Unconventional oil—which includes tar sands, heavy oil, bitumen, or shale oil—refers to any type of crude-like resource that does not flow easily and is hence difficult to produce. Remarkable quantities of heavy oil and tar sands are concentrated in Canada and Venezuela. The Oil and Gas Journal reclassified 174 billion barrels of Canadian oil sands to “established reserves” in 2002, catapulting the country to second behind Saudi Arabia in terms of total petroleum reserves. Venezuela’s “extra heavy oil” could follow a similar reclassification soon, potentially adding another 235 billion barrels to its reserves, and making it the world’s largest reserve holder. These two countries will likely play an important role in supplementing the eventual decline in conventional oil output. There are profound technical, economic, and environmental challenges to overcome, however, before these oil resources can play a more significant role in the global energy supply.

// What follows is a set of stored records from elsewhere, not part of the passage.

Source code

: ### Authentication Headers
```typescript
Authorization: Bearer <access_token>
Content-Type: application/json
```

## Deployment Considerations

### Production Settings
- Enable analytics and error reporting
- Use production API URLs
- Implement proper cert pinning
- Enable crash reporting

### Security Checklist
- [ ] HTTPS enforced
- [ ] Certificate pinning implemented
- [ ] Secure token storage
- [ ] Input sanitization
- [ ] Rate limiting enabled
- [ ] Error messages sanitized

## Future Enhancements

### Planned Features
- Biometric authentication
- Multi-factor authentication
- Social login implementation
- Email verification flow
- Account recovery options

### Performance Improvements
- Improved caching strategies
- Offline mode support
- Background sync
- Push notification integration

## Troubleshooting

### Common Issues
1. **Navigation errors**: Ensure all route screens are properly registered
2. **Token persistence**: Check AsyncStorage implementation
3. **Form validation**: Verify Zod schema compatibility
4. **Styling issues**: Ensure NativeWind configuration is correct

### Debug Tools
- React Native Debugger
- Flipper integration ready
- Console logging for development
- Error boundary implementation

Canadian tar sands are currently produced by surface mining and in situ extraction, in roughly equal amounts. The former method, relying on massive earth-moving equipment and processing facilities, has limited future capacity since 80 percent of the oil sand resources lie deep underground and are not accessible to open pit mining. The latter method currently relies on energy-intensive steam injection and large volumes of natural gas. However, conventional natural gas production may have peaked in Canada, leaving policymakers scrambling to figure out how future needs will be met. Nuclear power plants could substitute for natural gas to produce the steam needed, but the oil sands still require natural gas during the refining process to upgrade the petroleum product to a marketable commodity. New technologies are under development to make the deeper-lying resources economically and physically accessible. The International Energy Agency expects that Canadian oil sands output will rise from 1 million barrels per day (mb/d) now to 5 mb/d in 2030.
Venezuela has equally massive reserves of heavy oil in the Orinoco Belt. Approximately one-quarter of Venezuelan’s current crude output of 4 million barrels a day comes from heavy sources. This percentage is expected to rise as conventional resources decline and heavy oil recovery technologies improve. Currently, only a small percentage (5-10%) of original oil in place can be recovered economically. The World Energy Council believes Venezuelan heavy oil output will grow to 5.5 mb/d by 2030.

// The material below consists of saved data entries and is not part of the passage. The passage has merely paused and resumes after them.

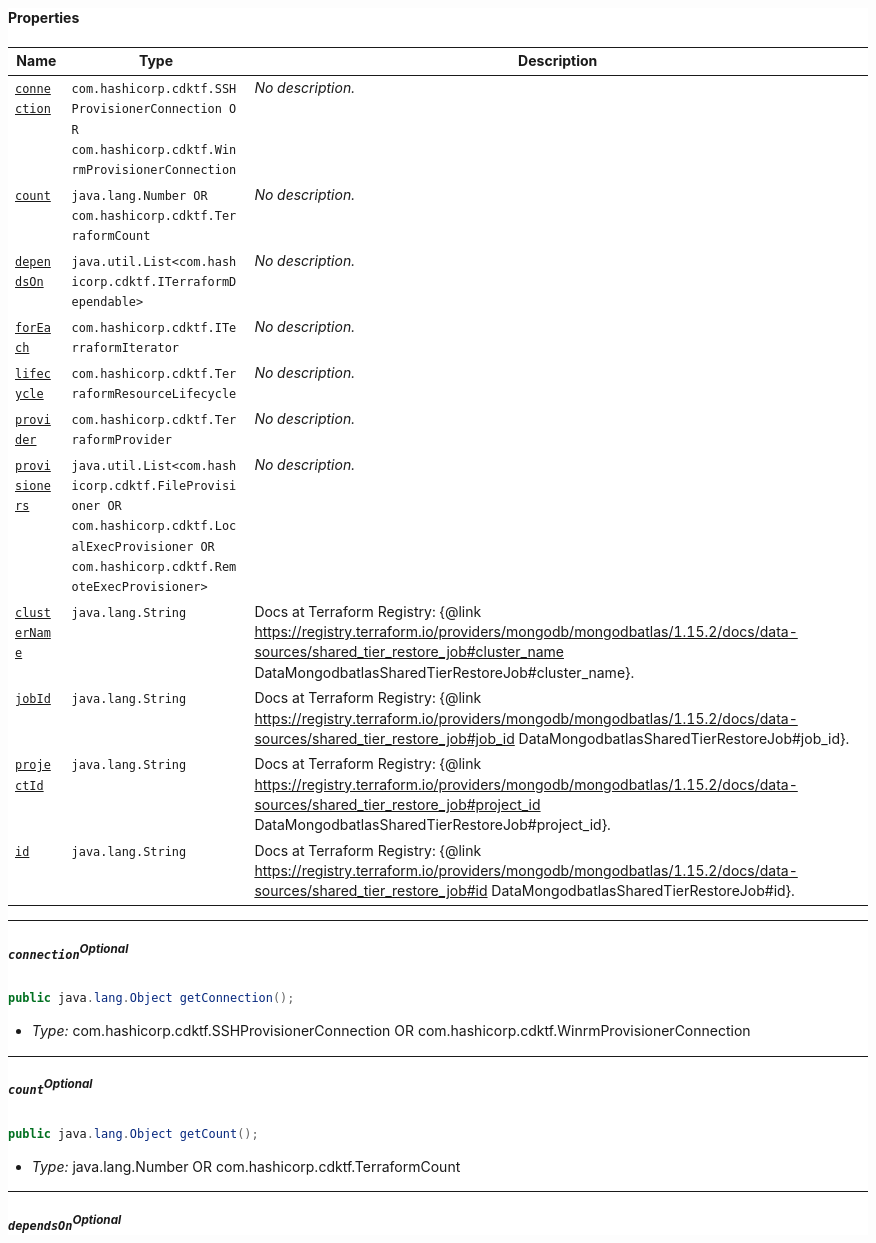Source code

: #### Properties <a name="Properties" id="Properties"></a>

| **Name** | **Type** | **Description** |
| --- | --- | --- |
| <code><a href="#@cdktf/provider-mongodbatlas.dataMongodbatlasSharedTierRestoreJob.DataMongodbatlasSharedTierRestoreJobConfig.property.connection">connection</a></code> | <code>com.hashicorp.cdktf.SSHProvisionerConnection OR com.hashicorp.cdktf.WinrmProvisionerConnection</code> | *No description.* |
| <code><a href="#@cdktf/provider-mongodbatlas.dataMongodbatlasSharedTierRestoreJob.DataMongodbatlasSharedTierRestoreJobConfig.property.count">count</a></code> | <code>java.lang.Number OR com.hashicorp.cdktf.TerraformCount</code> | *No description.* |
| <code><a href="#@cdktf/provider-mongodbatlas.dataMongodbatlasSharedTierRestoreJob.DataMongodbatlasSharedTierRestoreJobConfig.property.dependsOn">dependsOn</a></code> | <code>java.util.List<com.hashicorp.cdktf.ITerraformDependable></code> | *No description.* |
| <code><a href="#@cdktf/provider-mongodbatlas.dataMongodbatlasSharedTierRestoreJob.DataMongodbatlasSharedTierRestoreJobConfig.property.forEach">forEach</a></code> | <code>com.hashicorp.cdktf.ITerraformIterator</code> | *No description.* |
| <code><a href="#@cdktf/provider-mongodbatlas.dataMongodbatlasSharedTierRestoreJob.DataMongodbatlasSharedTierRestoreJobConfig.property.lifecycle">lifecycle</a></code> | <code>com.hashicorp.cdktf.TerraformResourceLifecycle</code> | *No description.* |
| <code><a href="#@cdktf/provider-mongodbatlas.dataMongodbatlasSharedTierRestoreJob.DataMongodbatlasSharedTierRestoreJobConfig.property.provider">provider</a></code> | <code>com.hashicorp.cdktf.TerraformProvider</code> | *No description.* |
| <code><a href="#@cdktf/provider-mongodbatlas.dataMongodbatlasSharedTierRestoreJob.DataMongodbatlasSharedTierRestoreJobConfig.property.provisioners">provisioners</a></code> | <code>java.util.List<com.hashicorp.cdktf.FileProvisioner OR com.hashicorp.cdktf.LocalExecProvisioner OR com.hashicorp.cdktf.RemoteExecProvisioner></code> | *No description.* |
| <code><a href="#@cdktf/provider-mongodbatlas.dataMongodbatlasSharedTierRestoreJob.DataMongodbatlasSharedTierRestoreJobConfig.property.clusterName">clusterName</a></code> | <code>java.lang.String</code> | Docs at Terraform Registry: {@link https://registry.terraform.io/providers/mongodb/mongodbatlas/1.15.2/docs/data-sources/shared_tier_restore_job#cluster_name DataMongodbatlasSharedTierRestoreJob#cluster_name}. |
| <code><a href="#@cdktf/provider-mongodbatlas.dataMongodbatlasSharedTierRestoreJob.DataMongodbatlasSharedTierRestoreJobConfig.property.jobId">jobId</a></code> | <code>java.lang.String</code> | Docs at Terraform Registry: {@link https://registry.terraform.io/providers/mongodb/mongodbatlas/1.15.2/docs/data-sources/shared_tier_restore_job#job_id DataMongodbatlasSharedTierRestoreJob#job_id}. |
| <code><a href="#@cdktf/provider-mongodbatlas.dataMongodbatlasSharedTierRestoreJob.DataMongodbatlasSharedTierRestoreJobConfig.property.projectId">projectId</a></code> | <code>java.lang.String</code> | Docs at Terraform Registry: {@link https://registry.terraform.io/providers/mongodb/mongodbatlas/1.15.2/docs/data-sources/shared_tier_restore_job#project_id DataMongodbatlasSharedTierRestoreJob#project_id}. |
| <code><a href="#@cdktf/provider-mongodbatlas.dataMongodbatlasSharedTierRestoreJob.DataMongodbatlasSharedTierRestoreJobConfig.property.id">id</a></code> | <code>java.lang.String</code> | Docs at Terraform Registry: {@link https://registry.terraform.io/providers/mongodb/mongodbatlas/1.15.2/docs/data-sources/shared_tier_restore_job#id DataMongodbatlasSharedTierRestoreJob#id}. |

---

##### `connection`<sup>Optional</sup> <a name="connection" id="@cdktf/provider-mongodbatlas.dataMongodbatlasSharedTierRestoreJob.DataMongodbatlasSharedTierRestoreJobConfig.property.connection"></a>

```java
public java.lang.Object getConnection();
```

- *Type:* com.hashicorp.cdktf.SSHProvisionerConnection OR com.hashicorp.cdktf.WinrmProvisionerConnection

---

##### `count`<sup>Optional</sup> <a name="count" id="@cdktf/provider-mongodbatlas.dataMongodbatlasSharedTierRestoreJob.DataMongodbatlasSharedTierRestoreJobConfig.property.count"></a>

```java
public java.lang.Object getCount();
```

- *Type:* java.lang.Number OR com.hashicorp.cdktf.TerraformCount

---

##### `dependsOn`<sup>Optional</sup> <a name="dependsOn" id="@cdktf/provider-mongodbatlas.dataMongodbatlasSharedTierRestoreJob.DataMongodbatlasSharedTierRestoreJobConfig.property.dependsOn"></a>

Greenhouse gas emissions associated with heavy oil production vary depending on location, oil quality (need for upgrading), and extraction method. Lifecycle emissions vary from roughly 15 percent above conventional oil use levels to over 50 percent or more. Carbon dioxide capture and sequestration could be applied to offset a portion of the extra greenhouse gas emissions from some heavy oil production, but it would add to costs. The local and regional environmental impacts of heavy oil and tar sands production can include: significant water consumption, massive earth moving and ecosystem disturbance, increased criteria and other air pollution, and release of heavy metals and toxic materials. New technologies have the potential to lower these environmental impacts, although they will likely remain substantially higher than conventional crude production.